Elie Wiesel

Elie Wiesel died yesterday.  Only in his death have I learned anything of him beyond that he wrote and spoke of the The Holocaust.   Truly a “Joni Mitchell Moment” – “you don’t know what you’ve got ‘til its gone.”  Luckily, his lifetime of work remains and is readily accessible.

Today I spent some time reading up on Wiesel and started reading Night, which my wife had on the bookshelf.  In my crash course it seems that Wiesel’s overriding message was to warn of the danger of indifference.  Numerous sources quote him as stating that “the opposite of love is not hate, it is indifference.”  Having witnessed yet survived The Holocaust first hand as a teenager, Wiesel clearly lived to fulfill his own vow: “I swore never to be silent wherever human beings endure suffering and humiliation.  We must always take sides.”

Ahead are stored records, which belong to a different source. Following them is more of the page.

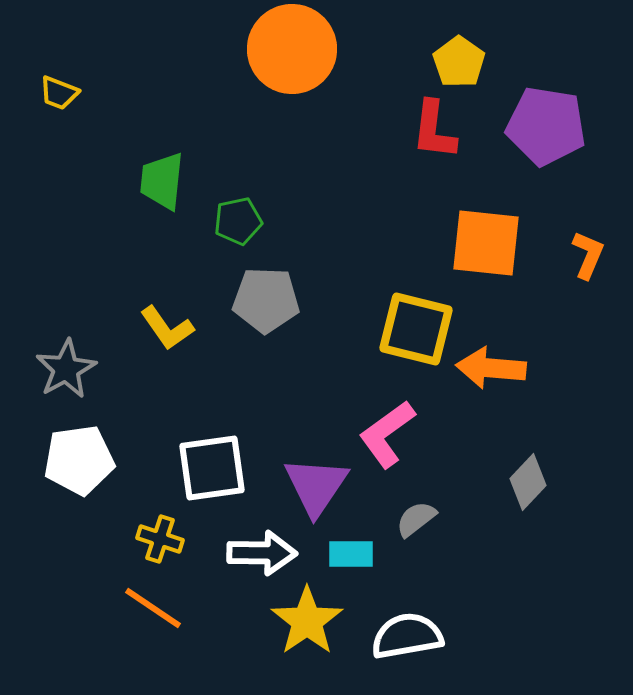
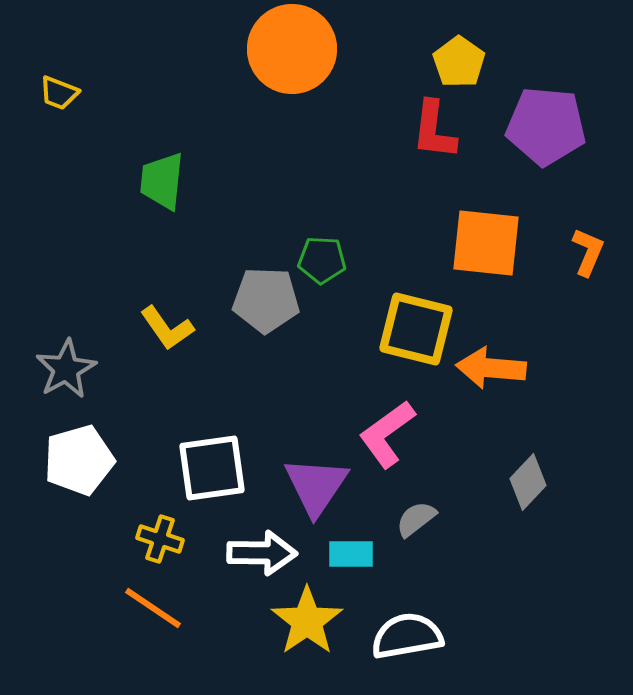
purple pentagon: rotated 4 degrees counterclockwise
green pentagon: moved 84 px right, 39 px down; rotated 15 degrees clockwise
orange L-shape: moved 3 px up
white pentagon: rotated 8 degrees counterclockwise
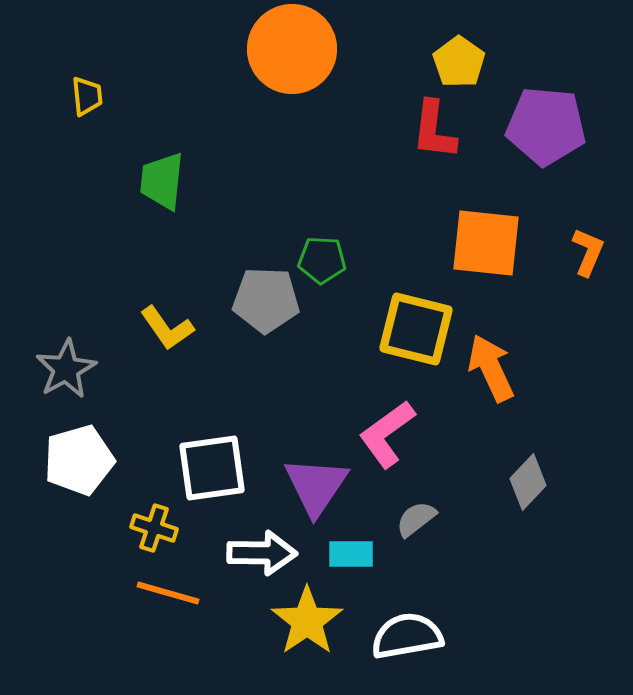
yellow trapezoid: moved 28 px right, 3 px down; rotated 117 degrees counterclockwise
orange arrow: rotated 60 degrees clockwise
yellow cross: moved 6 px left, 11 px up
orange line: moved 15 px right, 15 px up; rotated 18 degrees counterclockwise
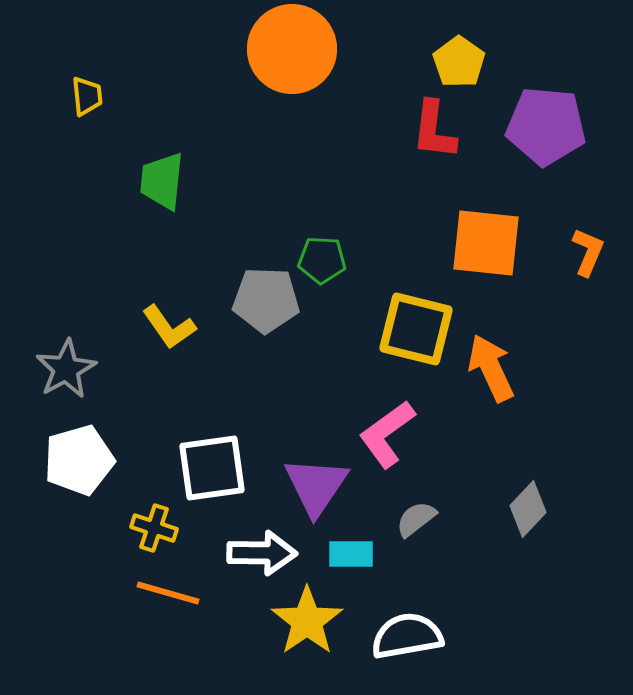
yellow L-shape: moved 2 px right, 1 px up
gray diamond: moved 27 px down
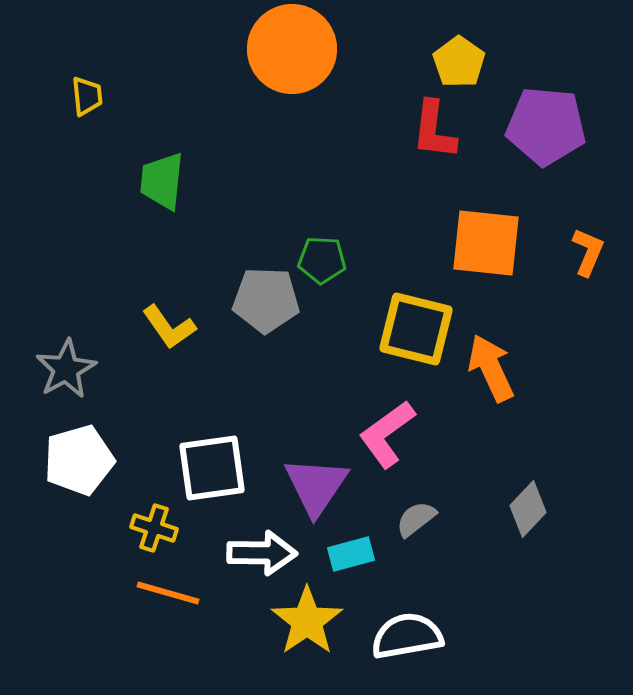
cyan rectangle: rotated 15 degrees counterclockwise
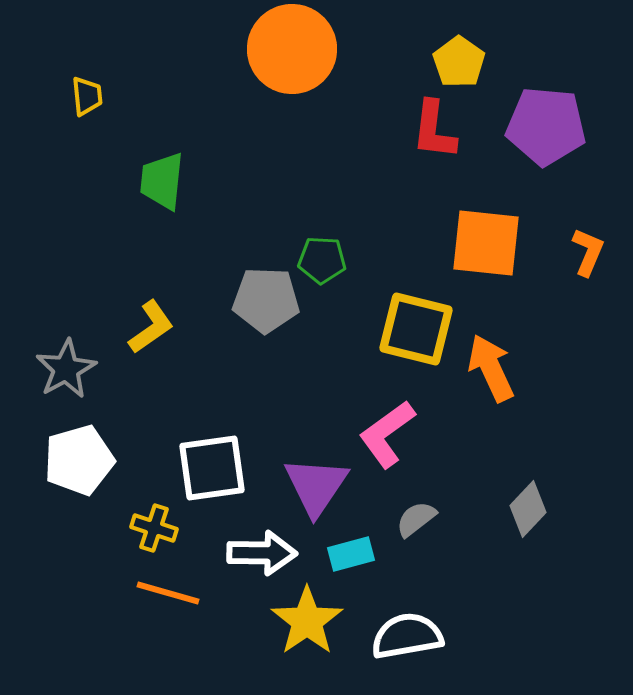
yellow L-shape: moved 18 px left; rotated 90 degrees counterclockwise
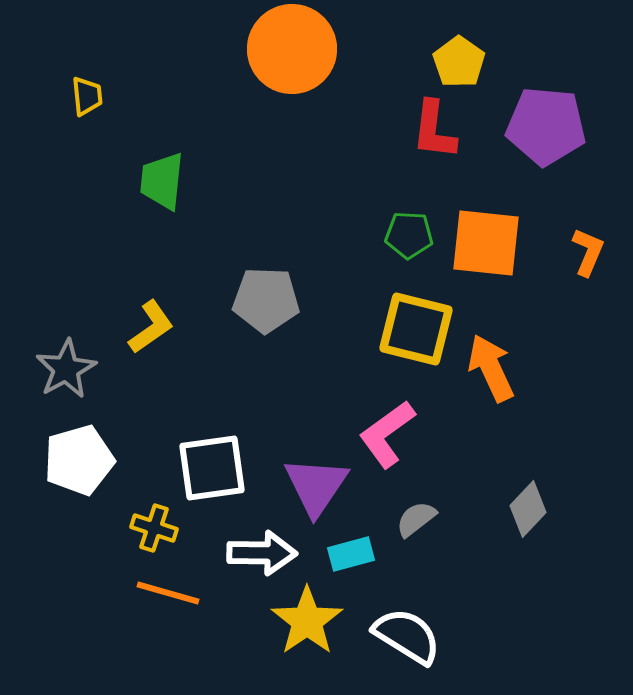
green pentagon: moved 87 px right, 25 px up
white semicircle: rotated 42 degrees clockwise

It occurs to me that it is so easy to be a spectator, even when the judgment needle instantly pegs the “wrong” side of our morality meter.  Having settled down into a spectator’s seat, it is even easier to remain a spectator.  Wiesel clearly spent his post-Holocaust life fighting indifference,, past, present, and future, and encouraged us to do the same.

“Action is the only remedy to indifference, the most insidious danger of all.”

What am I currently indifferent on that I should be taking a side on?